There are certain players that just seem to kill your team.  For whatever reason, they have your pitchers' numbers and nobody can get them out.  When I played shortstop, here's what I sometimes would do.  In between plays and especially during pitching changes, I would get into conversations with the runners at second base.  If the runner was the guy who was killing us, I would try to, shall we say, "plant a virus" in his brain.  I would say something like "Wow, you are on fire!  You're really firing those hips" or  "Man, you are really loading up and jumping at that fastball."  My goal was not to compliment the hitter.  My goal was to get him thinking about why he was successful.  On top of that, usually what I said was purposely not what was making him hit the ball well. 
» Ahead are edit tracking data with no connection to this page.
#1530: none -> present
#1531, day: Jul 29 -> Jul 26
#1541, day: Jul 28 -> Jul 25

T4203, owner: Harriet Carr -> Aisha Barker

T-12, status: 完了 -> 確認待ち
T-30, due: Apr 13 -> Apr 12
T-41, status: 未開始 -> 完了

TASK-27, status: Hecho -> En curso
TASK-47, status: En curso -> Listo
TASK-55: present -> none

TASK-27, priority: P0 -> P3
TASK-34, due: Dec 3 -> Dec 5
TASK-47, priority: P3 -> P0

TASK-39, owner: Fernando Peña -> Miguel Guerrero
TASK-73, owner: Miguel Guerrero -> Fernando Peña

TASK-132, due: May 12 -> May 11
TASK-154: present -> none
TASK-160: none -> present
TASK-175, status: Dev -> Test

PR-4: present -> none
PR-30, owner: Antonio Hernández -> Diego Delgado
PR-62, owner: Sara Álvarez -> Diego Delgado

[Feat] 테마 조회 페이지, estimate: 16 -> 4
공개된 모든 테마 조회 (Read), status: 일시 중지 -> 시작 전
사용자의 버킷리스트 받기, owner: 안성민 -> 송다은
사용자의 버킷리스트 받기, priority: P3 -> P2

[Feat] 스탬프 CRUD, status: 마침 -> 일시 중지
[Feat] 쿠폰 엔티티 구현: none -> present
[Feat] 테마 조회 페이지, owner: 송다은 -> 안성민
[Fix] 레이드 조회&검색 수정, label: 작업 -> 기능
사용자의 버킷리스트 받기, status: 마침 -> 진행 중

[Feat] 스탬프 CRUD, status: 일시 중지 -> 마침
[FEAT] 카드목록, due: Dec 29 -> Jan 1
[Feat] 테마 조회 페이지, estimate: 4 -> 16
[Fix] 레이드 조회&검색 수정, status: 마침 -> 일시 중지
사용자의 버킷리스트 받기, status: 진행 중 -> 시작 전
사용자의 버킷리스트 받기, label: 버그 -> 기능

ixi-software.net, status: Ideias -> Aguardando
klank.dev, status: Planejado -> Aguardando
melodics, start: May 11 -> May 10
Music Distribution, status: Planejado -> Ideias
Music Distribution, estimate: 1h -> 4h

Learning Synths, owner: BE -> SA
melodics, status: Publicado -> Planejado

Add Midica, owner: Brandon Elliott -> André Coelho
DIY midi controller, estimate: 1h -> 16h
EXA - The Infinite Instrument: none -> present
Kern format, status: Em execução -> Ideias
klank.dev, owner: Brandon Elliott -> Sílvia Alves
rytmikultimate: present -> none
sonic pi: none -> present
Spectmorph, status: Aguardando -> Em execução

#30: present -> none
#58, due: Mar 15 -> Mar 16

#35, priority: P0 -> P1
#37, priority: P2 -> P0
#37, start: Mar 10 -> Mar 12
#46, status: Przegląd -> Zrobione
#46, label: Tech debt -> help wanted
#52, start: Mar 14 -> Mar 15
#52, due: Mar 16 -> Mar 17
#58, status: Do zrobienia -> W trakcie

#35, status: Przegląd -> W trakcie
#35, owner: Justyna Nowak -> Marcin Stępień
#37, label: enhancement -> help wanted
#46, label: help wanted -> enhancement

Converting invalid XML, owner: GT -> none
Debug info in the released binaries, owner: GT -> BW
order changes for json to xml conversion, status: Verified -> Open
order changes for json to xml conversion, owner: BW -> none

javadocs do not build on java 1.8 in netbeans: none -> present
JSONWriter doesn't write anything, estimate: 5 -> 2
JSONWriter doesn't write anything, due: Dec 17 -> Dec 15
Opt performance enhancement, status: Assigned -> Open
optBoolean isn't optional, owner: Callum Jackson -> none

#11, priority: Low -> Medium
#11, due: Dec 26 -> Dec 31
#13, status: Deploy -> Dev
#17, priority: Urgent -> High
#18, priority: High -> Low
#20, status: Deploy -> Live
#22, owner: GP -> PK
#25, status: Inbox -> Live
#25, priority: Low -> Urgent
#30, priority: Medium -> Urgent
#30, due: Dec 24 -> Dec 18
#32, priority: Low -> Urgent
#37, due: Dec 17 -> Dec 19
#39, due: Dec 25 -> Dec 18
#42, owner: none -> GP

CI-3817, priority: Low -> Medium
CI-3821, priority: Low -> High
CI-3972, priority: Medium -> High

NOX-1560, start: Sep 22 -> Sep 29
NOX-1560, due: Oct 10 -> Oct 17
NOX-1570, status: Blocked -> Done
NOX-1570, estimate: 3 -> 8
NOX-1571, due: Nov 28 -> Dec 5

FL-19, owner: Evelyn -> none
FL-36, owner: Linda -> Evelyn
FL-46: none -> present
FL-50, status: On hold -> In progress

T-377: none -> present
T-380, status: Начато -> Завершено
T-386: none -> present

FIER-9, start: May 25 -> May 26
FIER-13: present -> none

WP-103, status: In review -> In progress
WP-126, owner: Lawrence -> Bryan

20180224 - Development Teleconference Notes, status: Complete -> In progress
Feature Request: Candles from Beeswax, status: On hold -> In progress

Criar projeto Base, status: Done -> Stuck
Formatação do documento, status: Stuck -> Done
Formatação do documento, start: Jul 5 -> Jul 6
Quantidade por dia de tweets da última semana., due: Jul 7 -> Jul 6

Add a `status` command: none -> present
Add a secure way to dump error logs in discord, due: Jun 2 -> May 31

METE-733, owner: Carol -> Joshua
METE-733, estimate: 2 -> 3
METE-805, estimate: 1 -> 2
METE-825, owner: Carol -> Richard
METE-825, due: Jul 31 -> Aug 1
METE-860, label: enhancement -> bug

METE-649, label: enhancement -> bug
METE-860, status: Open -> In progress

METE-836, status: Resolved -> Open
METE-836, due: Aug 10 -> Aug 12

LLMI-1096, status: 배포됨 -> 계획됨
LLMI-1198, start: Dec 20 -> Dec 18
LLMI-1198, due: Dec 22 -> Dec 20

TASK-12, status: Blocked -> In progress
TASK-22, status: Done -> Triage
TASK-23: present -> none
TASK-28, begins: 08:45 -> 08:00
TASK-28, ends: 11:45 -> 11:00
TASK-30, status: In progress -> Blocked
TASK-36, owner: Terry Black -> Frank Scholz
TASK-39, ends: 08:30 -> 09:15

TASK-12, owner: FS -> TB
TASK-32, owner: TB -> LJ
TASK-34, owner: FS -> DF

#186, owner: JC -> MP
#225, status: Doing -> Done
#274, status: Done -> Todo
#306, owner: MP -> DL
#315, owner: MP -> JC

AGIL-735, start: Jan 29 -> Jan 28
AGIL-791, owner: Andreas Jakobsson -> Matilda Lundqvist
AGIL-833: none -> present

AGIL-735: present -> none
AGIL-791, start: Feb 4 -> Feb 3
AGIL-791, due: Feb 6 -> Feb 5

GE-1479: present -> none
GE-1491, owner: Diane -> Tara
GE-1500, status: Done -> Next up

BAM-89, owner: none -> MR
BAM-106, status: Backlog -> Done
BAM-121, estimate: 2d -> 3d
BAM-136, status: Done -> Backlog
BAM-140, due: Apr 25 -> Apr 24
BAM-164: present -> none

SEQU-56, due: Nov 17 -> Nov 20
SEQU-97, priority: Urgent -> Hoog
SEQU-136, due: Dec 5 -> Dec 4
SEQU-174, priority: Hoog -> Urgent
Most of the time, when hitters are lighting it up it is because they are not thinking much of anything.  They are just in the moment, seeing the ball well, and just letting the swing flow.  Usually when hitters stop to analyze the mechanics of their swing too much, it all comes down like a house of cards.  That's where the virus comes into play.  Hopefully, his mind would start bouncing my comments around before his next at-bat and knock him out of his "non-thinking" pattern or at least get him thinking of something different. In the specific comments mentioned above, I would hope that he would start to over-emphasize the mechanics that I brought up.  Firing the hips too early next time might lead him to pull his front side out early or maybe getting him to jump or lunge at the pitch too much would make him vulnerable to off-speed pitches.
Ethics aside, you might be surprised how much this actually works.